What is important is not the authenticity of the objects but the fact that it is only a theme. Everything can be transformed into the stage of abstractness that directs the absence of meaning. For example, the more real or detailed the represented landscape in his paintings become, the more abstract place the stage is made into. This gives rise to another question on Ha Ji Hoon’s painting. Does painting remain as representation of these rhetoric arrangements? Or is it necessary to evoke the objective of this rhetoric? What does the overlapping of representative landscape, representative things, and representative space suggest about painting? In the case of Ha Ji Hoon, he raises these questions in the form of expanded images which partially dissolve the existing stage. In 〈Landscapes-Traces〉, he describes the remnants of overall landscape, or momentarily observed images of close-up parts with extremely simplified touches and colors.
He tells us that the picturesque signs―basic vocabularies or knots made of color, strokes, and paints―provides this system with the raison-d’ê̂tre. Characters are picturesque beings with different memories and narratives. What connects them is continuity that is as picturesque as the dramatic space. Painting as an independent world can be connected to the world outside through the overlapping of viewpoints of the artist―viewers―characters, or gives the beings within the world the impossibility-of-replacement as individual beings.

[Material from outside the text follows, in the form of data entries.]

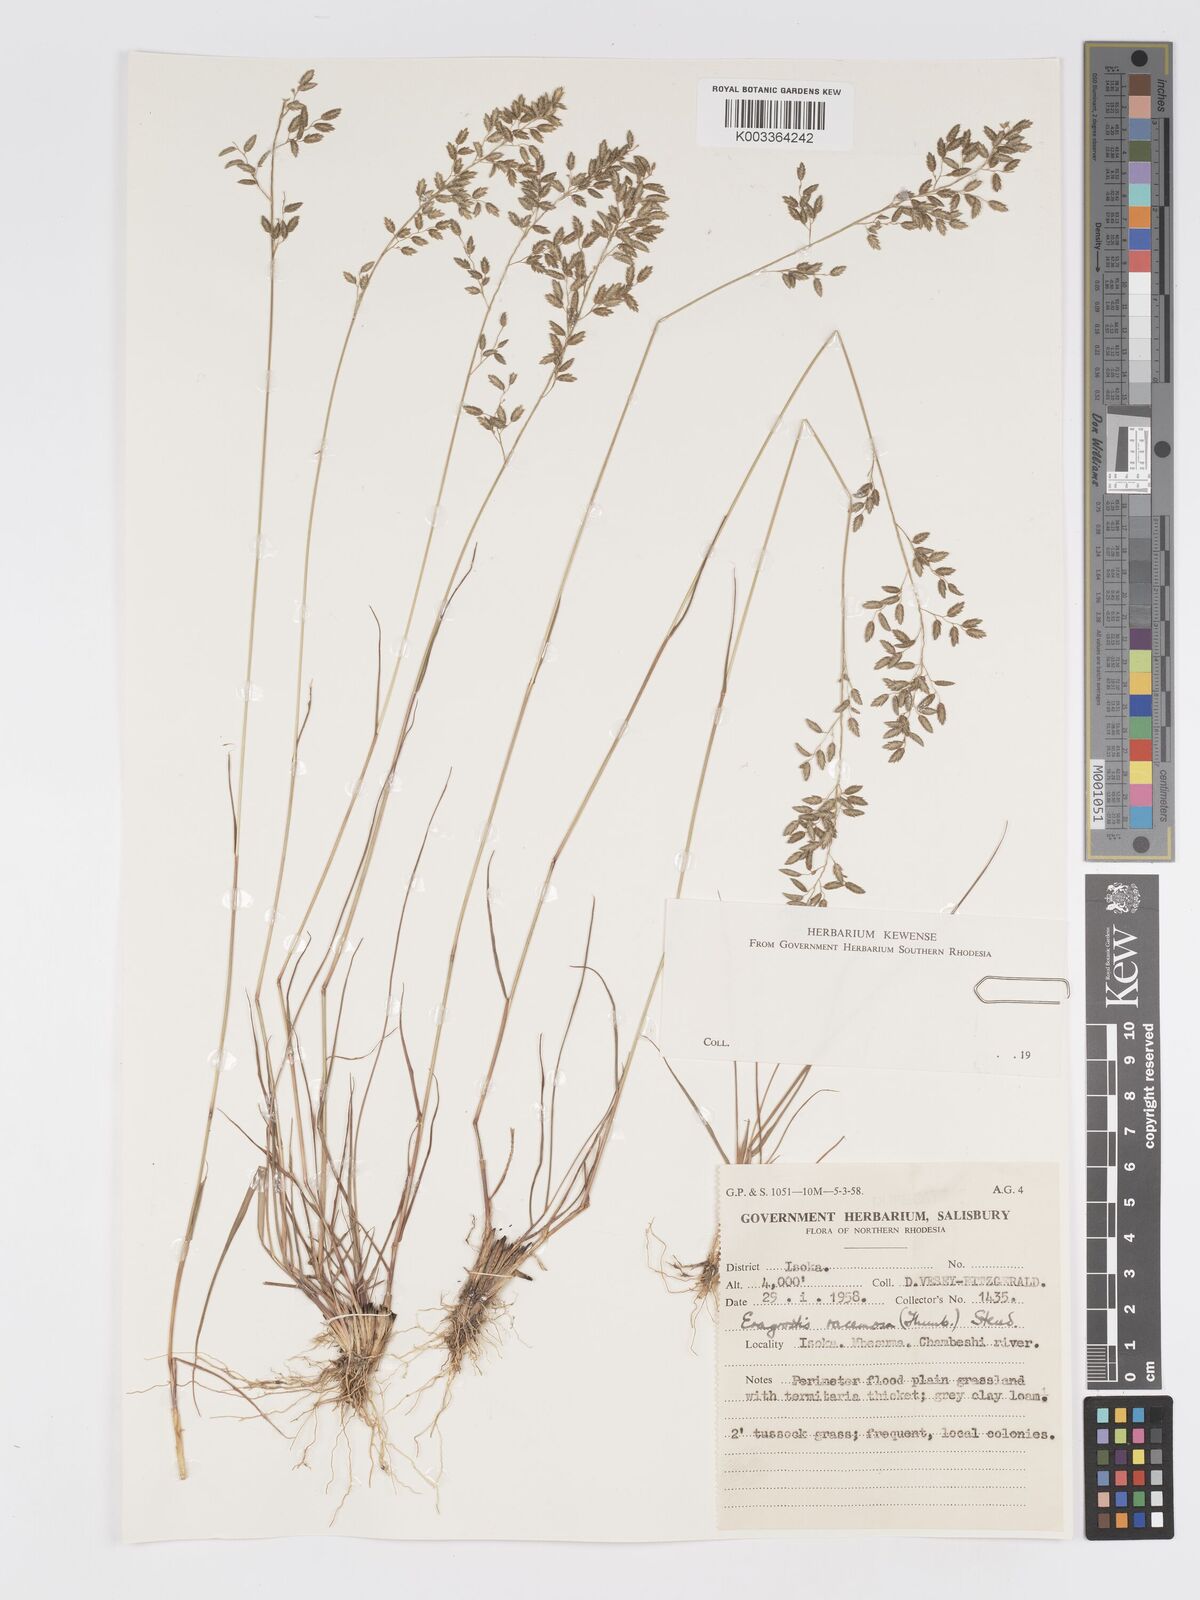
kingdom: Plantae
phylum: Tracheophyta
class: Liliopsida
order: Poales
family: Poaceae
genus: Eragrostis
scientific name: Eragrostis racemosa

Ha Ji Hoon’s paintings remind us of a specific tradition in art history, which was not frequently dealt with in the Korean art history. It is the history of painting as a dramatic device which is associated with anamorphosis in the Renaissance period, Velasquez, Holbein, Manet, and Duchamp. It intersects the realm of knowledge and dreams, and similarity and unconsciousness, and weaves everyday life and intuition, and speed and continuity into one cloth. It is really important and interesting to observe how his unique artistic effort will develop in this tradition, which is filled with erudition and poetic inspiration, imagination and interest in the other side of visual recognition. The continuity in this visual tradition is the reason painting still takes an essential place in the panorama of contemporary art.